One of the things that has been discussed the last couple of years for single-page applications are how to deal with routing since rendering and composition in those kind of applications is being dealt with on the client. Many have been pointing to using the hash (#) as a technique since this is for one possible to use to change history in the browser without post-backing for browsers that does not have the new HTML5 history API. This works fine for applications and is very easy to respond to in the client, but the URLs become unfamiliar and looks a bit weird for deep-linking. In order for search crawlers to crawl content properly, a specification exist that also states the inclusion of a ! (bang) yielding a #! (hash bang) as the separator for the specific route. In Bifrost we have been working quite a bit the last six months in order to get a model that we believe in for single-page applications. Many models build on relying partially on the server for rendering, but composing the rendered parts in the client. With Bifrost, we wanted a different model, we wanted everything to be based on regular static HTML files sitting on the server, without having any load on the server for rendering – just serve the files as is. Instead, we wanted to compose the application from files on the server. One of the challenges we wanted to crack was to have regular URLs without any # or #!, even for HTML4 browsers – or at least in any anchors linking inside the app. In order for this to work, you need to deal with requests coming to the server with routes that has no meaning for any server code running. One of the motivations were also to not have to do anything specific for any routes on the server, meaning that you wouldn’t need to configure anything for any new routes you wanted – everything should be done only once on the client.
The nature of a single-page application is that it basically has a start page, and all requests should go to this page. This page represents the composition of the application, it has enough information and scripts on it to be able to render the remainder of the app based on any URLs coming in. In order to accomplish this, the server must be able to take any URLs coming in and pretty much ignore the URL – unless of course there is something configured or a file exist at the specific URL.
Bifrost is for now built for .net and more specifically ASP.net, so we had to dig into that platform specifically to figure out a way to deal with this.

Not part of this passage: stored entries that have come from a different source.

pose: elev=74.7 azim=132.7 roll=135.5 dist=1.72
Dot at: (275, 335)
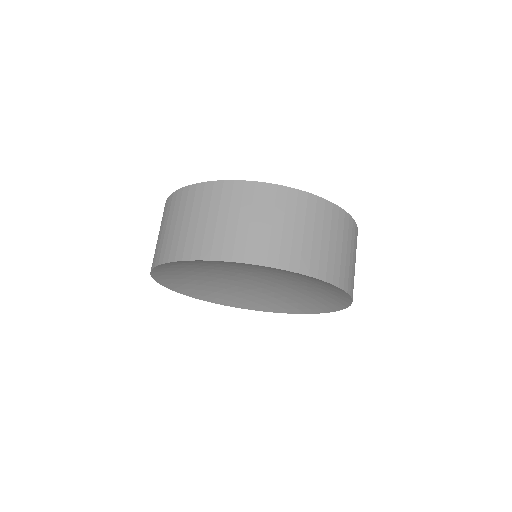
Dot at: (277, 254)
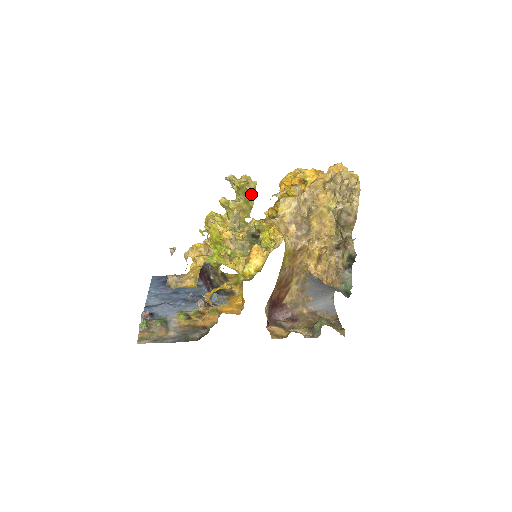
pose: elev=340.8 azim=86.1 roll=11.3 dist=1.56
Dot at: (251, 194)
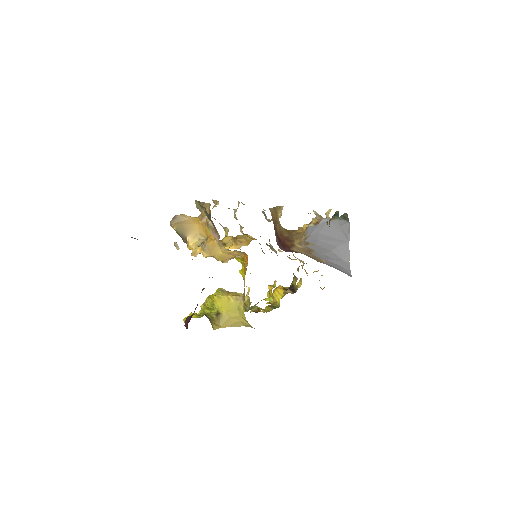
Dot at: (247, 292)
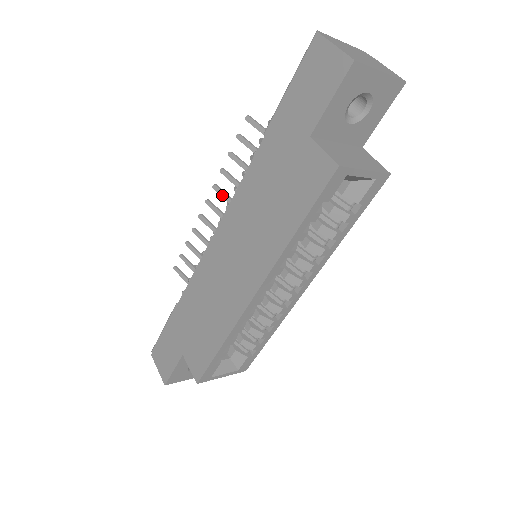
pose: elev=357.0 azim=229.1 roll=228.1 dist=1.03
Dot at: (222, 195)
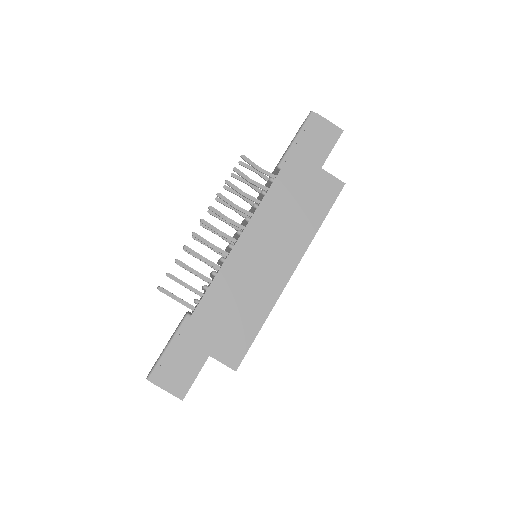
Dot at: (218, 214)
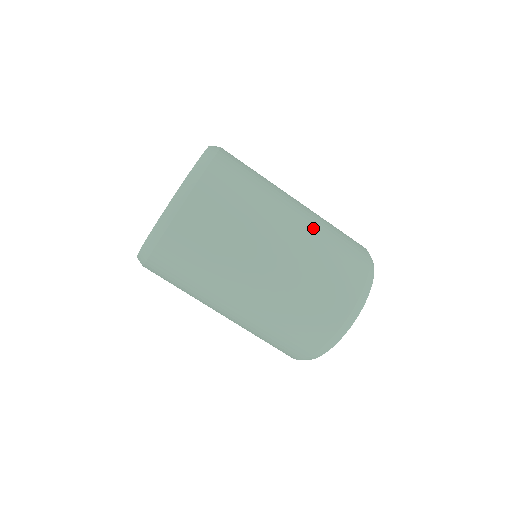
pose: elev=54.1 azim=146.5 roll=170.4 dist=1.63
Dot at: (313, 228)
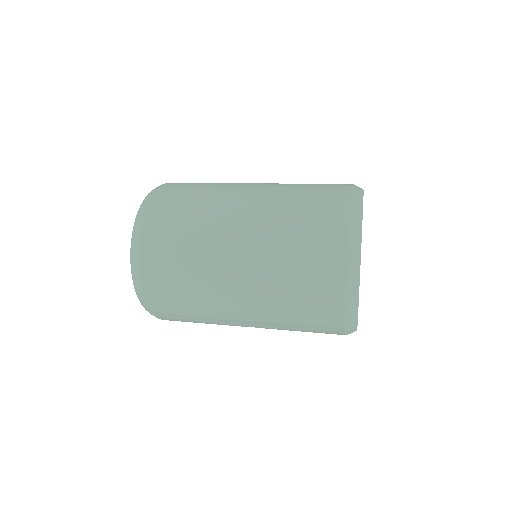
Dot at: (277, 184)
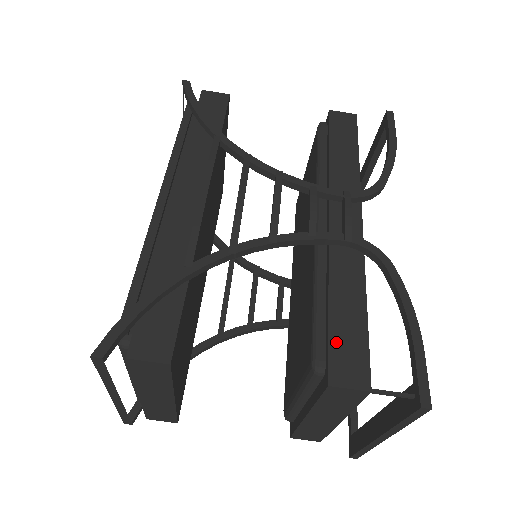
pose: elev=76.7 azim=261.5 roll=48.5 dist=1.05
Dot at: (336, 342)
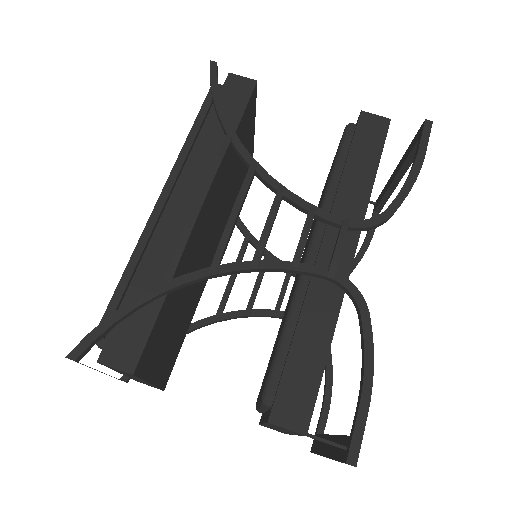
Dot at: (288, 381)
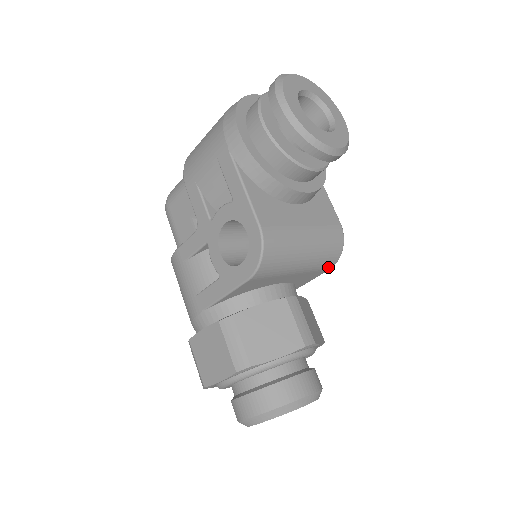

What we discovered is a part of the request pipeline in ASP.net that we could hook into and do a rewrite of the path during a request. (The implementation can be found here.)
What about the client?
Another challenge is to deal with history without post-backing. The way we’ve built everything is that you as a developer or web designer does not have to think about wether or not this is a Bifrost app or just a regular HTML app, you just create your anchor tags as usual. Just create your links as before, no hash-bangs nothing special – have your full paths sit there. This also makes it work just great with search-engines and they will be able to crawl your content and get the proper deep-links and index you. But we need to hook into the browser still, so we don’t do a post-back to the server for any URL changes. The way we’ve chosen to deal with this is to hook into the body and deal with it through event-bubbling. Any click events occurring inside the document will then be captured and if it happens to be an anchor tag that is the source, we pull out the URL and rewrites history inside the browser. Since we’re using Baluptons History.js, we get support for HTML4 browsers as well. History.js will use hash in those scenarios were it can’t rewrite the path, but your URLs does not have to change – it will just use it internally and it will all be abstracted away.